╭──

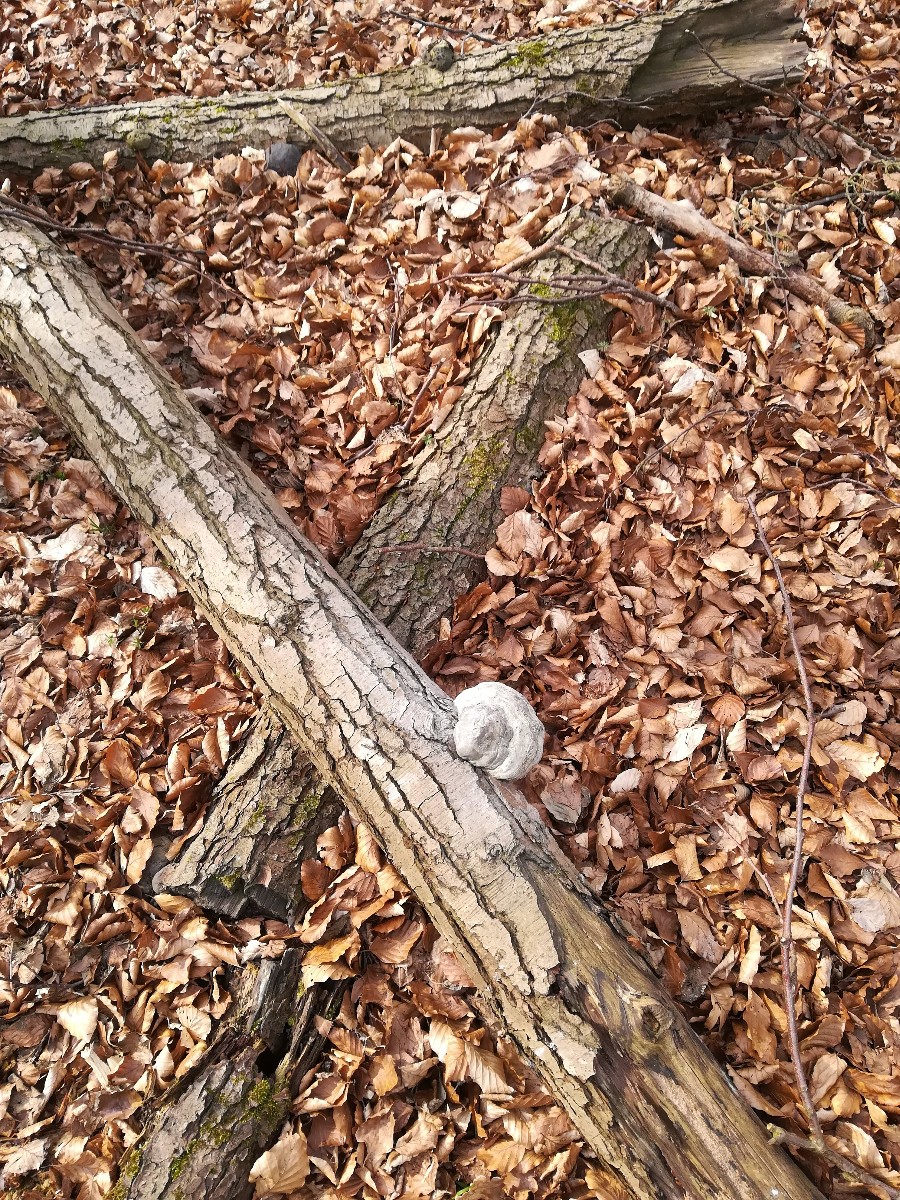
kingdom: Fungi
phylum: Basidiomycota
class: Agaricomycetes
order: Polyporales
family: Polyporaceae
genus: Fomes
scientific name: Fomes fomentarius
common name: tøndersvamp
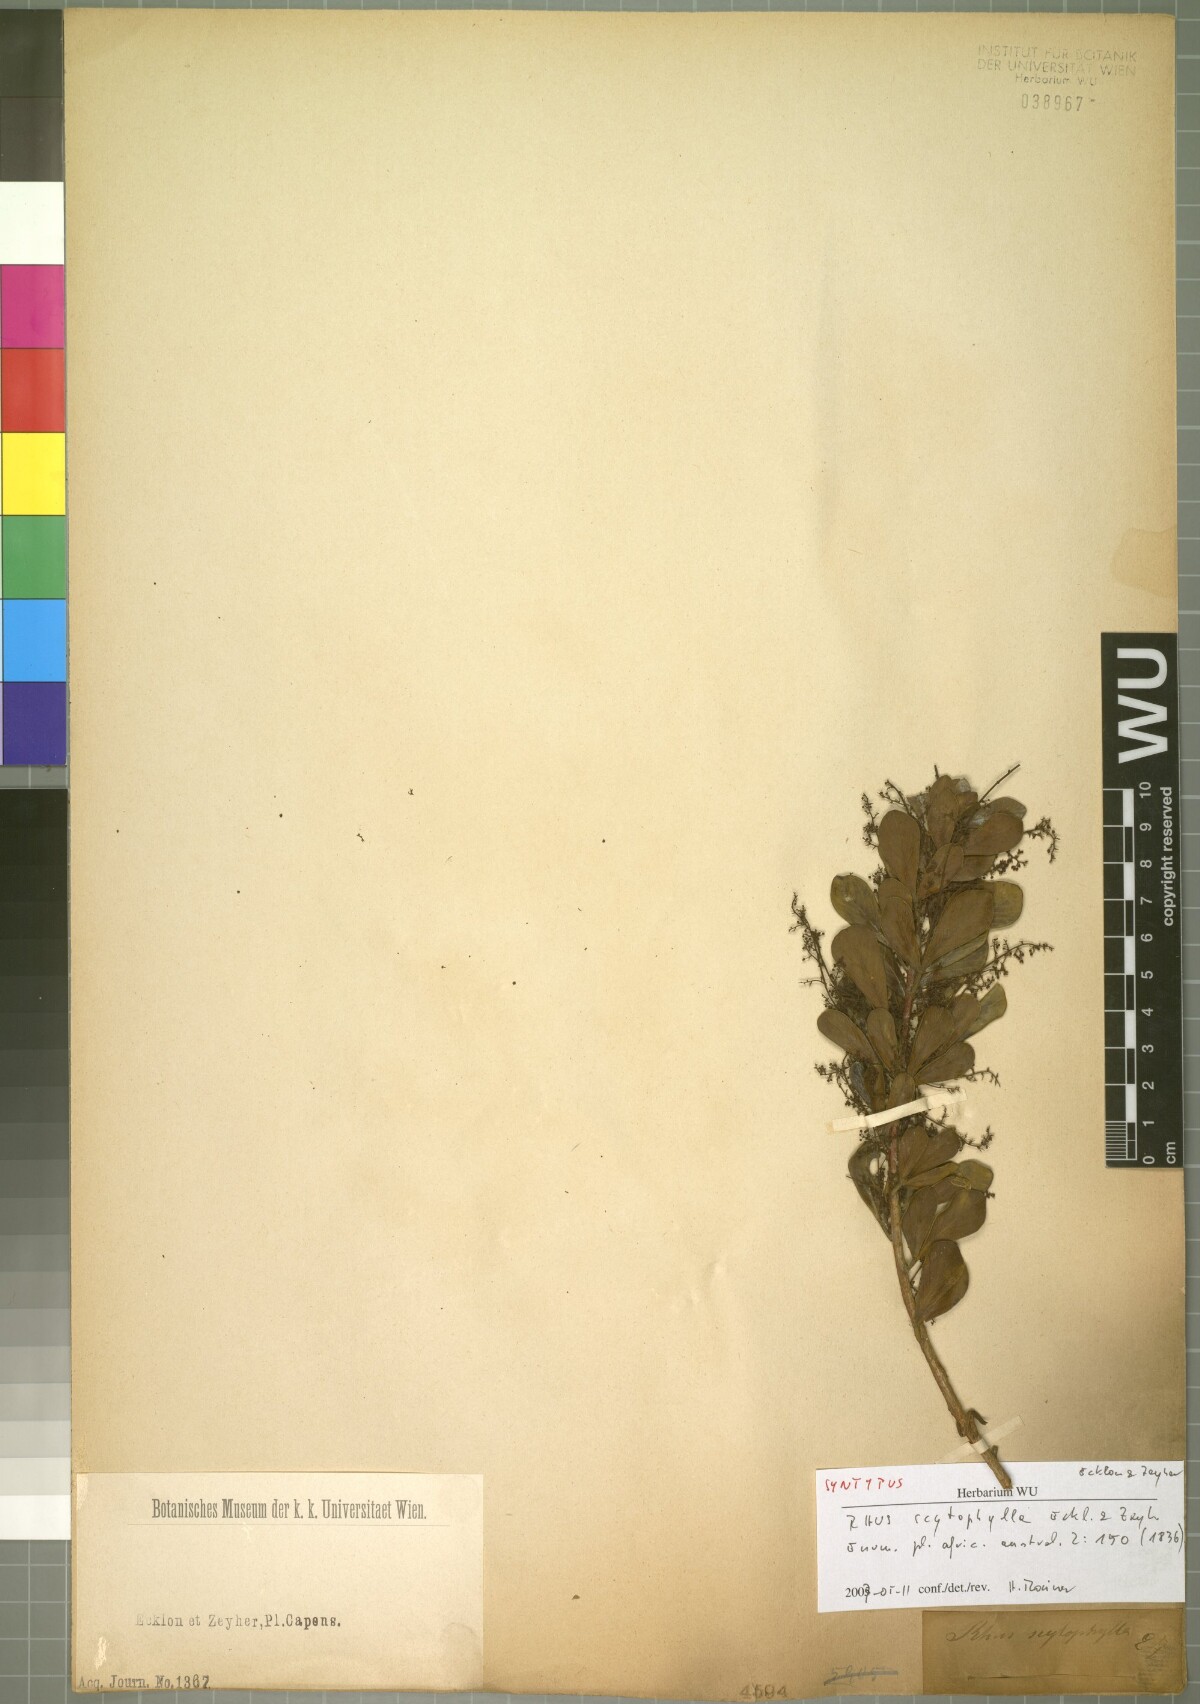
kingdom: Plantae
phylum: Tracheophyta
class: Magnoliopsida
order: Sapindales
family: Anacardiaceae
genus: Searsia
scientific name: Searsia scytophylla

╰──

__Your instructions__. Can you rewrite all the entries above, changing each "phylum" to "division" and keeping everything else the same? Leave the pictures out.

__The result__.
kingdom: Fungi
division: Basidiomycota
class: Agaricomycetes
order: Polyporales
family: Polyporaceae
genus: Fomes
scientific name: Fomes fomentarius
common name: tøndersvamp
kingdom: Plantae
division: Tracheophyta
class: Magnoliopsida
order: Sapindales
family: Anacardiaceae
genus: Searsia
scientific name: Searsia scytophylla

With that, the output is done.